Prompt
Extract the stretch of lines that starts at the line with "jaunieši 5.martā" and ends at the last line of the data below. Give it exactly, without pictures.

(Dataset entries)
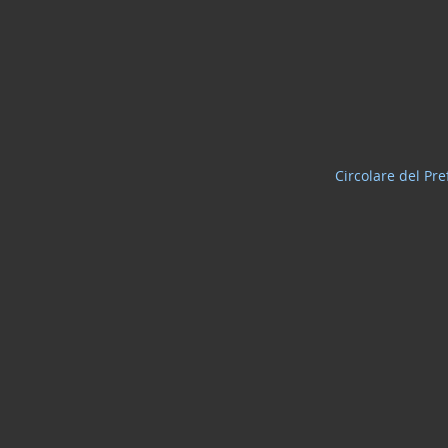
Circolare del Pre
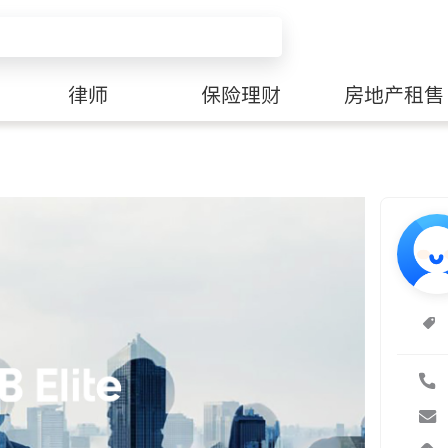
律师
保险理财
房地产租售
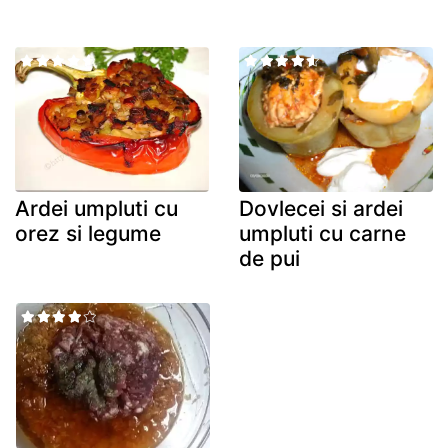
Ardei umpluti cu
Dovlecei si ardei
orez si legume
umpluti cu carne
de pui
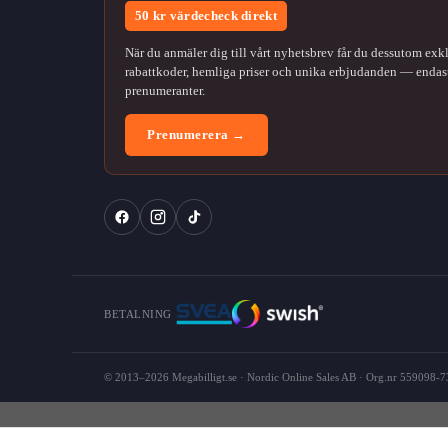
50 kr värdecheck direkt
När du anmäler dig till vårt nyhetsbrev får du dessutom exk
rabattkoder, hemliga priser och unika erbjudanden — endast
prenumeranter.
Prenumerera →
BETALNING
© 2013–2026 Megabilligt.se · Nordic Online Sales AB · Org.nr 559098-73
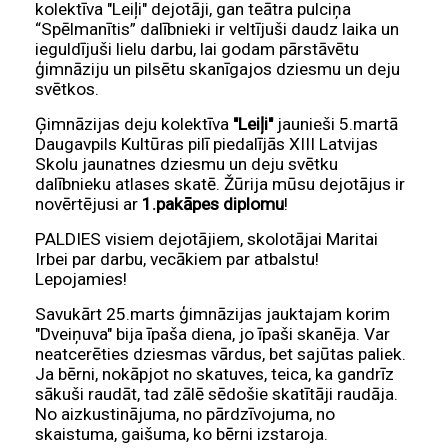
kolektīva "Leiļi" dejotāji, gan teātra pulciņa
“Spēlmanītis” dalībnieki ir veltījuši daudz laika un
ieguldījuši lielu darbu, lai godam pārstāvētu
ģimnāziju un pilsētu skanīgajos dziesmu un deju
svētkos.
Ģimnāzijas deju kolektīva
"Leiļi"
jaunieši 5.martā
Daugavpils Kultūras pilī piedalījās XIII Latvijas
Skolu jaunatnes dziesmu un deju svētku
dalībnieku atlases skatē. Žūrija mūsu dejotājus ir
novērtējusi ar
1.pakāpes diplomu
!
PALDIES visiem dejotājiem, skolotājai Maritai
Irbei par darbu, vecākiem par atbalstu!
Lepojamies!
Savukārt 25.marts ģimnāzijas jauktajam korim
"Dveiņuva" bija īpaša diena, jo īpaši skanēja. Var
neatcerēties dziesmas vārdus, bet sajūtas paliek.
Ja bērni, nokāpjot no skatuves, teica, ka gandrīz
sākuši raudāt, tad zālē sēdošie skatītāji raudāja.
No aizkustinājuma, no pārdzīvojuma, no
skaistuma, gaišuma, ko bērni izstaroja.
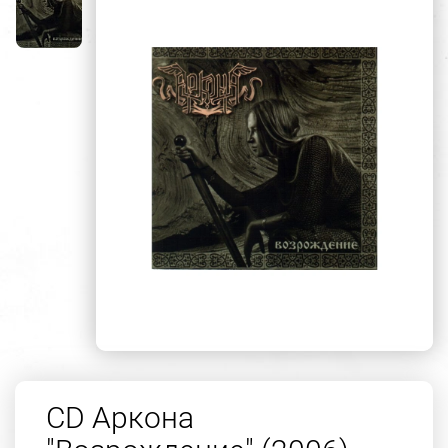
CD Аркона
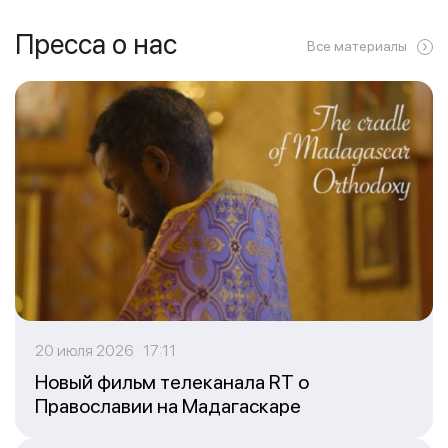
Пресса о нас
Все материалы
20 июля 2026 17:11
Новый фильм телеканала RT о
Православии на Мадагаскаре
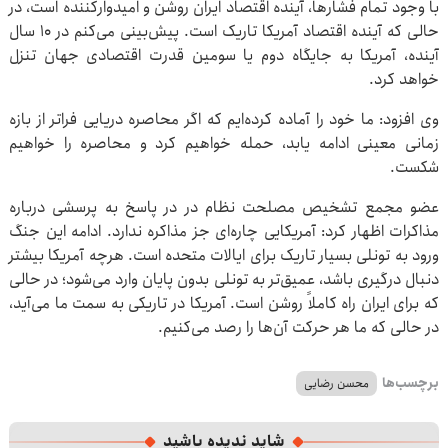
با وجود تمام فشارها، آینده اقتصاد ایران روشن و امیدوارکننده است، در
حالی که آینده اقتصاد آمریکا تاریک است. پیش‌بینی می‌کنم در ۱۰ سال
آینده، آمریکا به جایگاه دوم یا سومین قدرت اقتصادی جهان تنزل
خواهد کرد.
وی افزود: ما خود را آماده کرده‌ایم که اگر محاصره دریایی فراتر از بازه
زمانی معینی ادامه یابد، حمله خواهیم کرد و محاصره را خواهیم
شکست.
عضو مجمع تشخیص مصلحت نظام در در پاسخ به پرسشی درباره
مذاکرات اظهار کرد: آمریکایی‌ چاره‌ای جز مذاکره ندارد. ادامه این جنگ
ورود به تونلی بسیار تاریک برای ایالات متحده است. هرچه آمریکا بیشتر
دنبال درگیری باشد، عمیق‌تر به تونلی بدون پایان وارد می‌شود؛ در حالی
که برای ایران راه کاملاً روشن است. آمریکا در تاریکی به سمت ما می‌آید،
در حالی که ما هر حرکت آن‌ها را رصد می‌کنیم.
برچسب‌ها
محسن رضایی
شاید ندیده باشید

Answer for this exercise
jaunieši 5.martā
Daugavpils Kultūras pilī piedalījās XIII Latvijas
Skolu jaunatnes dziesmu un deju svētku
dalībnieku atlases skatē. Žūrija mūsu dejotājus ir
novērtējusi ar
1.pakāpes diplomu
!
PALDIES visiem dejotājiem, skolotājai Maritai
Irbei par darbu, vecākiem par atbalstu!
Lepojamies!
Savukārt 25.marts ģimnāzijas jauktajam korim
"Dveiņuva" bija īpaša diena, jo īpaši skanēja. Var
neatcerēties dziesmas vārdus, bet sajūtas paliek.
Ja bērni, nokāpjot no skatuves, teica, ka gandrīz
sākuši raudāt, tad zālē sēdošie skatītāji raudāja.
No aizkustinājuma, no pārdzīvojuma, no
skaistuma, gaišuma, ko bērni izstaroja.
CD Аркона
Пресса о нас
Все материалы
20 июля 2026 17:11
Новый фильм телеканала RT о
Православии на Мадагаскаре
با وجود تمام فشارها، آینده اقتصاد ایران روشن و امیدوارکننده است، در
حالی که آینده اقتصاد آمریکا تاریک است. پیش‌بینی می‌کنم در ۱۰ سال
آینده، آمریکا به جایگاه دوم یا سومین قدرت اقتصادی جهان تنزل
خواهد کرد.
وی افزود: ما خود را آماده کرده‌ایم که اگر محاصره دریایی فراتر از بازه
زمانی معینی ادامه یابد، حمله خواهیم کرد و محاصره را خواهیم
شکست.
عضو مجمع تشخیص مصلحت نظام در در پاسخ به پرسشی درباره
مذاکرات اظهار کرد: آمریکایی‌ چاره‌ای جز مذاکره ندارد. ادامه این جنگ
ورود به تونلی بسیار تاریک برای ایالات متحده است. هرچه آمریکا بیشتر
دنبال درگیری باشد، عمیق‌تر به تونلی بدون پایان وارد می‌شود؛ در حالی
که برای ایران راه کاملاً روشن است. آمریکا در تاریکی به سمت ما می‌آید،
در حالی که ما هر حرکت آن‌ها را رصد می‌کنیم.
برچسب‌ها
محسن رضایی
شاید ندیده باشید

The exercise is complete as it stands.